** DATASET EXCERPTS follows **

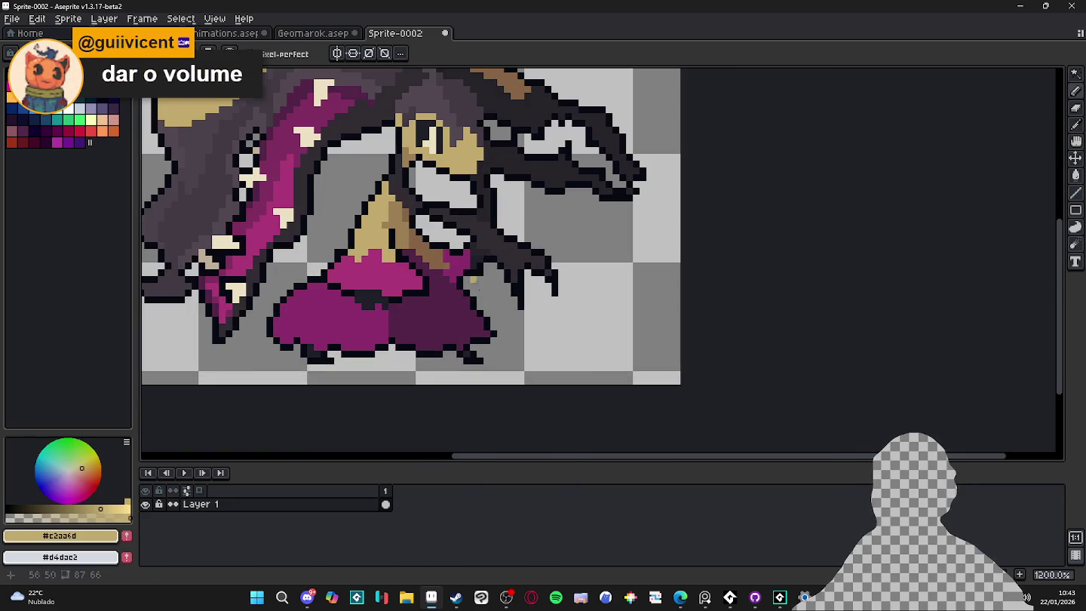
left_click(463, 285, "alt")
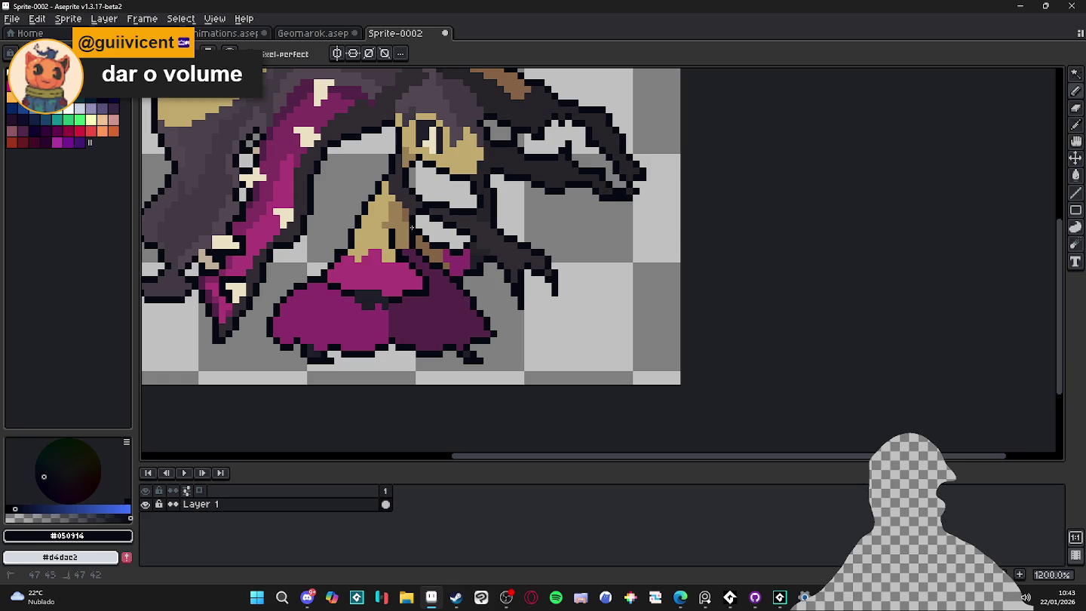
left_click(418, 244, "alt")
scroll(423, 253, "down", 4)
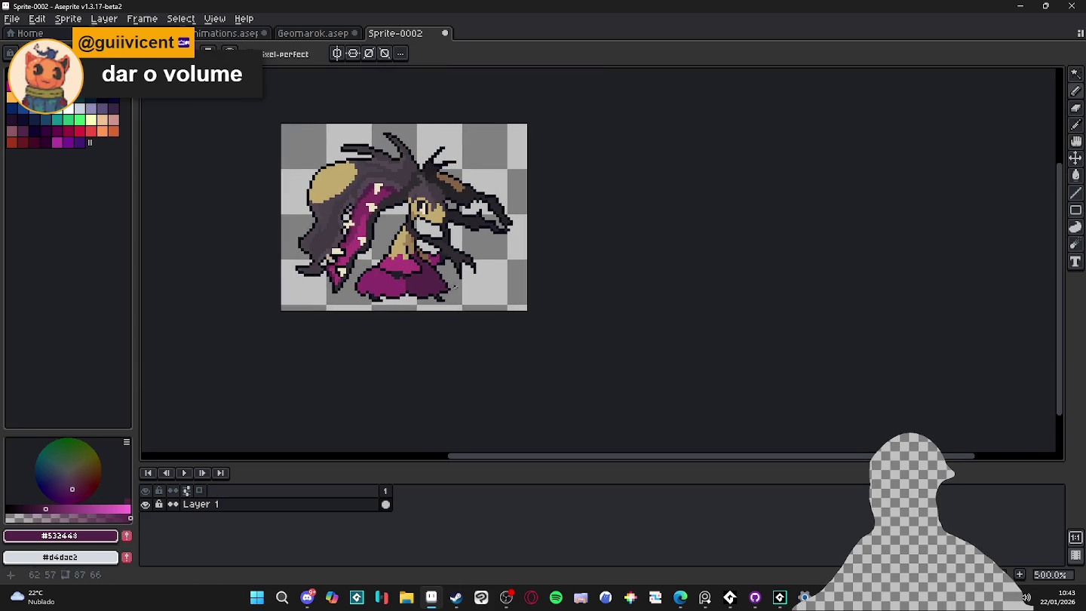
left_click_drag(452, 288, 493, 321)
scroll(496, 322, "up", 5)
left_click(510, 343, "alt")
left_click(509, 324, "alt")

** End of DATASET EXCERPTS **

Copy out the lines above that hold the string "scroll".

scroll(423, 253, "down", 4)
scroll(496, 322, "up", 5)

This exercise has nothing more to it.